Desde su llegada a la ciudad, el valenciano ha huido de estridencias, ha impuesto un liderazgo sereno e implantado un modelo de juego absolutamente clásico. En Albacete continuó con el mismo esquema pero revolucionó la alineación. Introdujo siete cambios por la concentración de partidos en solo una semana, por aquello de la dosificación de los esfuerzos y el deseo de hacer algo más grande la plantilla que en sus primeros encuentros, donde la estrechó de manera importante. Así fue como salió al Carlos Belmonte. Así y a intentar que uno de esos detalles que suelen decidir los partidos en esta categoría le volviera a sonreír. Esta vez no hubo gol postrero y el Real Zaragoza sumó un punto. Escribá todavía no ha perdido en Liga: tres empates y un triunfo.

Gueye, cuya actitud en el campo es buena, fue uno de los beneficiados de las rotaciones masivas. Después de una primera parte absolutamente soporífera, con un par de saltos al vacío por alto de Ratón y otro par de buenas paradas para compensar semejantes bailes en el aire, el Real Zaragoza volcó algo más el campo hacia el área del Albacete en la segunda mitad y trató de buscar con centros laterales por arriba al gigante senegalés en su único espacio de verdadera influencia, las alturas.

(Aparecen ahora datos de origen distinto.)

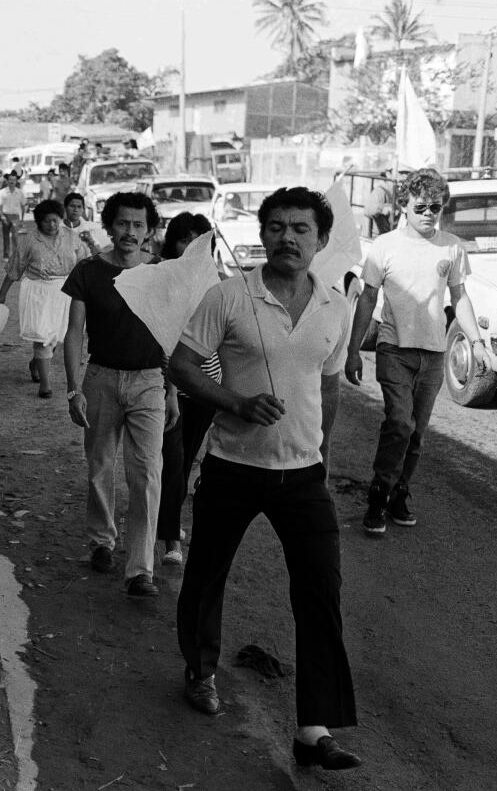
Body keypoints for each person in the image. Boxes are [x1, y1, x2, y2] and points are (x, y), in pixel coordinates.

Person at [170, 187, 362, 771]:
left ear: (321, 240)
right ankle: (200, 672)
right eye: (276, 226)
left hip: (303, 475)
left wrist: (323, 450)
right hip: (233, 466)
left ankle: (313, 728)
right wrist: (235, 401)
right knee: (205, 575)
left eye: (301, 228)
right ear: (263, 234)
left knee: (320, 592)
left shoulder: (336, 305)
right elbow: (179, 363)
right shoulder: (229, 295)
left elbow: (328, 384)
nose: (288, 237)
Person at [345, 168, 488, 536]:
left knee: (418, 433)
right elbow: (367, 298)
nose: (428, 213)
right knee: (399, 423)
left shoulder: (452, 247)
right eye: (420, 206)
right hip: (394, 349)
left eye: (435, 207)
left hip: (434, 354)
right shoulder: (385, 247)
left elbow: (460, 299)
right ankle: (378, 496)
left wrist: (475, 342)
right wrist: (353, 350)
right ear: (404, 207)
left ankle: (399, 493)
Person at [62, 192, 177, 596]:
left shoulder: (162, 272)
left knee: (147, 473)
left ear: (149, 231)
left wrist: (173, 391)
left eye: (138, 225)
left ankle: (140, 568)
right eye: (123, 223)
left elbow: (172, 334)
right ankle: (100, 542)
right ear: (109, 226)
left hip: (149, 381)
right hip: (100, 379)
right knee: (99, 465)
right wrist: (75, 389)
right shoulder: (89, 271)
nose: (130, 232)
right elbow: (75, 332)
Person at [153, 212, 217, 567]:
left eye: (199, 241)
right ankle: (170, 539)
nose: (191, 247)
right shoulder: (162, 279)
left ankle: (167, 520)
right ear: (173, 242)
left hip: (206, 388)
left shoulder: (215, 283)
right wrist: (169, 388)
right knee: (172, 464)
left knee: (185, 460)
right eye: (184, 240)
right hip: (167, 385)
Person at [0, 199, 85, 398]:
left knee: (55, 338)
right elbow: (15, 269)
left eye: (55, 221)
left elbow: (85, 264)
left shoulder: (72, 237)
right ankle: (45, 385)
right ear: (38, 222)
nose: (52, 225)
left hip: (65, 292)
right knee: (42, 338)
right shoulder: (29, 240)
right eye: (47, 222)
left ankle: (36, 363)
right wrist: (2, 294)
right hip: (37, 292)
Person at [0, 171, 26, 261]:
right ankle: (6, 255)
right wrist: (1, 216)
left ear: (16, 181)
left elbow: (23, 206)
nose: (12, 182)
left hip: (15, 217)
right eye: (10, 180)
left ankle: (16, 255)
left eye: (14, 180)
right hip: (5, 216)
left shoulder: (20, 193)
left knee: (15, 237)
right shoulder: (2, 192)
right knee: (6, 236)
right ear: (7, 181)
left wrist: (22, 220)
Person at [363, 170, 397, 236]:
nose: (404, 176)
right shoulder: (380, 191)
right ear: (388, 174)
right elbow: (368, 210)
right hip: (377, 237)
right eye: (401, 173)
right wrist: (382, 208)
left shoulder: (394, 191)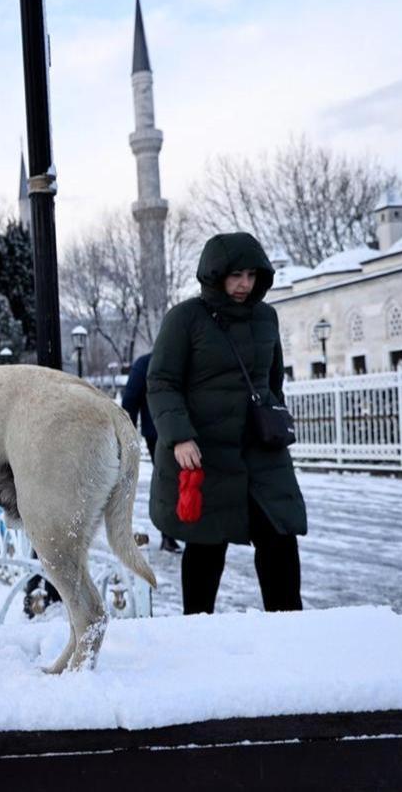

Uno de esos centros lo cazó Gueye al vuelo pero su remate lo repelió el portero local. Fue ahí donde se le vieron las costuras que le descosen de manera llamativa. El rechace le cayó a la bota y enseguida se hizo un nudo marinero. Anteriormente ya había protagonizado otras acciones delatoras, todas ellas con el pie: en conducción, en controles, en disparos, la mayoría mal resueltos por la ausencia de cualificación técnica. Después de 19 jornadas de Liga todavía no ha marcado. Es difícil hacer gol en un deporte que se juega mayoritariamente por el suelo con un pie así de duro.